During the second half of the nineteenth century, Russian artists sought to break from the establishment’s previous dependence on European art and to reaffirm their national heritage. This national spirit boosted genre painting and with it an interest in culture and traditions. At that time Russian artists were broadly divided into two groups or schools: The ‘Peredwischniki’ also called The Wanderers or Society of Itinerant Art Exhibitions (1870-1923), who sought to examine everyday life and Russian history in an unidealized way. In contrast, the other group of artists were mainly concerned with the creation and appreciation of beauty. Throughout his life, Harlamoff emphasized beauty as a key component of art and of the aesthetic experience. He found beauty in depicting almost exclusively young peasant girls and ladies.
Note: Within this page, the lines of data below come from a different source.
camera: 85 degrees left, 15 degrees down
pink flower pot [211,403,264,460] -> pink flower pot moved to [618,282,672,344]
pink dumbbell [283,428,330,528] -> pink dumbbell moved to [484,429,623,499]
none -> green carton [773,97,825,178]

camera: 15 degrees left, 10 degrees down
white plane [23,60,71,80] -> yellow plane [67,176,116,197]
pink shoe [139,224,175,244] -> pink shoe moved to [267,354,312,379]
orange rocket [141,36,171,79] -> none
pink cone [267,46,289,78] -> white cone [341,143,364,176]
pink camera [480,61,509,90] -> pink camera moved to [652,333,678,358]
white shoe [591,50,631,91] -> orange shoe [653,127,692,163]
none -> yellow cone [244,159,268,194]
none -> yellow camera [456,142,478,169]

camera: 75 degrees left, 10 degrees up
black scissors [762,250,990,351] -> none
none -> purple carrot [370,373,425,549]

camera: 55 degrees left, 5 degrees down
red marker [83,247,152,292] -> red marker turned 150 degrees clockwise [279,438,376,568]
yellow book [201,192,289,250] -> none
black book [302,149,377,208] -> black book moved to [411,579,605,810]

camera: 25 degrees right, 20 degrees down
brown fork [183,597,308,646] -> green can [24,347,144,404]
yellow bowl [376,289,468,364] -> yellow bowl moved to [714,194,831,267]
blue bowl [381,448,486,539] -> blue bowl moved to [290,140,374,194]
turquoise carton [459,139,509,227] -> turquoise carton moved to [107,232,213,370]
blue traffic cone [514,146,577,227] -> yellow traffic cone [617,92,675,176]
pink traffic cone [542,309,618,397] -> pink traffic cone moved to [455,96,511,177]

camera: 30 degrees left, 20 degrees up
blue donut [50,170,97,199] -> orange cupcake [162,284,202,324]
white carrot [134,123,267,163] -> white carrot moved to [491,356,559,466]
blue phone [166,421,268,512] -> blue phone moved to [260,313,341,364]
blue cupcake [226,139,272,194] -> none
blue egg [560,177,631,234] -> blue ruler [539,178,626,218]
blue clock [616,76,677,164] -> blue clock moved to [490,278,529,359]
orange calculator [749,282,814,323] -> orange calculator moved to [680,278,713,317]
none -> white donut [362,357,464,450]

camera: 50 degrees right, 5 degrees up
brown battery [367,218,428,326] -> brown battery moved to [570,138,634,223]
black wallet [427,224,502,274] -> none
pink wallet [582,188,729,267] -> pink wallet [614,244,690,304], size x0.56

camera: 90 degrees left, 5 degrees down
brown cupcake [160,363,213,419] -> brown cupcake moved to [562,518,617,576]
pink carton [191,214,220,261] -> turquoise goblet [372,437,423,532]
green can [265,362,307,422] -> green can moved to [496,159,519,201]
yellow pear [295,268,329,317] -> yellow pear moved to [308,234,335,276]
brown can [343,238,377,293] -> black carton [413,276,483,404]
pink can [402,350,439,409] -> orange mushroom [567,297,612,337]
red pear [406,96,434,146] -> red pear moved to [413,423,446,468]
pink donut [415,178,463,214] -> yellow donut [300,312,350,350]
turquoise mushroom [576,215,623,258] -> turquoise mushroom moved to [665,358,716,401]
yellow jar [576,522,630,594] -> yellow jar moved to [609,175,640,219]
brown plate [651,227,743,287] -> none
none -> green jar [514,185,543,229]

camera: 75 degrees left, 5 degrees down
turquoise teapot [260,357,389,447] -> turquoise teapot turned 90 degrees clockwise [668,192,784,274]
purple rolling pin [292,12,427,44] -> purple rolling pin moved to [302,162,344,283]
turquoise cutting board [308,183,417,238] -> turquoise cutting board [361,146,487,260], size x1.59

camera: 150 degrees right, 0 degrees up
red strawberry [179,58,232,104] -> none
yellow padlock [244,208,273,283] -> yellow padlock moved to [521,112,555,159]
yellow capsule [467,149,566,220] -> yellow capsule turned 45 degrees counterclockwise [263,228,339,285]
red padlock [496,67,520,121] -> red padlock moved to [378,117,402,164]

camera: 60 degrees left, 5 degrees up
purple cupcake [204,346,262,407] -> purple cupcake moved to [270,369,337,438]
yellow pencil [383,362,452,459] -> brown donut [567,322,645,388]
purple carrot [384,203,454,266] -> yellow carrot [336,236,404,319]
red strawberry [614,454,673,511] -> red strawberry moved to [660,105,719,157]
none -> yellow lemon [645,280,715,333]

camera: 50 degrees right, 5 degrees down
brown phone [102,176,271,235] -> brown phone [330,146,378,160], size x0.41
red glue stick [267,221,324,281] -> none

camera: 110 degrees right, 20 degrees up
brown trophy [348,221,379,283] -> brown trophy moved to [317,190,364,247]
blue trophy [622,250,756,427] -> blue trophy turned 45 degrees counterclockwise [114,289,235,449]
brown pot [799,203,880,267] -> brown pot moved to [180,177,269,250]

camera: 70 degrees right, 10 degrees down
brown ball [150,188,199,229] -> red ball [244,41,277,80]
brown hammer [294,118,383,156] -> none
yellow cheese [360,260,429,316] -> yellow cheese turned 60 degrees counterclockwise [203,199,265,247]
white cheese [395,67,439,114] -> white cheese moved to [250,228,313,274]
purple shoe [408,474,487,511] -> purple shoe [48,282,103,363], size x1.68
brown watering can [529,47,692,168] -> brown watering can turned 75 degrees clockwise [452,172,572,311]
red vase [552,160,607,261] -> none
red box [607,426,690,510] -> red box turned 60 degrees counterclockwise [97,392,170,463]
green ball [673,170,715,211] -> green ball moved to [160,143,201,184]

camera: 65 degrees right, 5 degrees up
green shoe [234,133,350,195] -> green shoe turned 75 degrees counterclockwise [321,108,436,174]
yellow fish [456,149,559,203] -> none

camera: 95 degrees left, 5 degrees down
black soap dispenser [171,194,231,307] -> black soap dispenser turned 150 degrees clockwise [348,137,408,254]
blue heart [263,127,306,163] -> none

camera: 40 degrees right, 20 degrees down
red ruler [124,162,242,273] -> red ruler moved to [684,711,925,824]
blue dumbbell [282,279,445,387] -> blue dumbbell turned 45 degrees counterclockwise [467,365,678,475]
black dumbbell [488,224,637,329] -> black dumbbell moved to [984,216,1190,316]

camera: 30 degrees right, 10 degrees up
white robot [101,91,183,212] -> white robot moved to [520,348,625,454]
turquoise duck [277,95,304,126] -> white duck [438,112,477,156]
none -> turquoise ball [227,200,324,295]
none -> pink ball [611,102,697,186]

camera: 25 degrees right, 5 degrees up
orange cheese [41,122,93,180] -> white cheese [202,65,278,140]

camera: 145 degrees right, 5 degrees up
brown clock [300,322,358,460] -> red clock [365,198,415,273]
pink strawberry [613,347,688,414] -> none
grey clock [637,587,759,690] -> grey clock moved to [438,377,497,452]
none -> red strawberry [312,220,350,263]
Historical portraits represent only a small part of Harlamoff’s oeuvre, along with landscapes and still lifes.

 

In this charming picture Harlamoff represents a delightful little girl, described as ‘The “lovely rose girl” type’, by O. Sugrobova-Roth and E. Lingenauber in their catalogue raisonné of the artist’s paintings. Harlamoff depicted this adorable model several times in works such as Girl with a red necklace and Girl with a pink bonnet, which led the celebrated Russian novelist and playwright, Ivan Turgenev (who was a close friend of the artist), to mention the ‘lovely rose girl’ in a letter dated 1875 (O. Sugrobova-Roth and E. Lingenauber, Alexei Harlamoff, 1840-1925, catalogue raisonné, 2007, p.106). 

 

In the present work the girl looks directly out at the viewer. Some of her thick, auburn hair is tied back, while the rest hangs in waves around her shoulders, a short fringe framing her face.  Harlmoff’s skilfully smooth rendering of the child’s features and complexion is enlivened by the broader, more impressionistic style with which he depicts her hair, clothes and the light background adding vitality to the image while simultaneously creating a foil for the sitter’s luminous head and shoulders.

 

Alexei Alexeievich Harlamoff was born at Saratov, Russia in 1840.  He studied at the Academy of Fine Arts in St. Petersburg and won a gold medal and a travel scholarship in 1868 for his painting The Return of the Prodigal Son.  This enabled him to go to Paris, where he remained, working with the great portrait painter and teacher at the École des Beaux-Arts, Léon Bonnat (1834-1922).  His work was exhibited in the Russian section of the Décennale exhibition of art produced between 1889 and 1900, which was part of the World's Fair held in Paris in 1900.

 

In his early career, he painted many genre and religious subjects, learning his skills by copying Old Master paintings such as Rembrandt's Anatomy Lesson in the Mauritshuis in The Hague.  He also became a respected portrait painter, with such important sitters as Tsar Alexander II and Prince Demidoff.  Perhaps his most beloved subjects were informal portraits of peasant girls.  These sitters were painted for their beauty and innocence rather than their fame.  Harlamoff eloquently evoked the symbolism of the flower representing the short-lived innocence of youth so popular with artists of the end of the nineteenth century, while capturing a uniquely Russian ambience in the details of dress and facial features.

 

Harlamoff was also interested in the range of emotions within facial expressions; his A girl in a white veil with her charming, contemplative gaze is an excellent example.  It was probably the sweet, smiling expressions of his Children playing with Flowers that drew the admiration of Queen Victoria when she saw it in the Glasgow International Exhibition in 1888.

 

The work of Alexei Harlamoff is represented in the Alexander III Museum in St Petersburg, the Tretiakov Gallery in Moscow and in the Brobinksi Collection.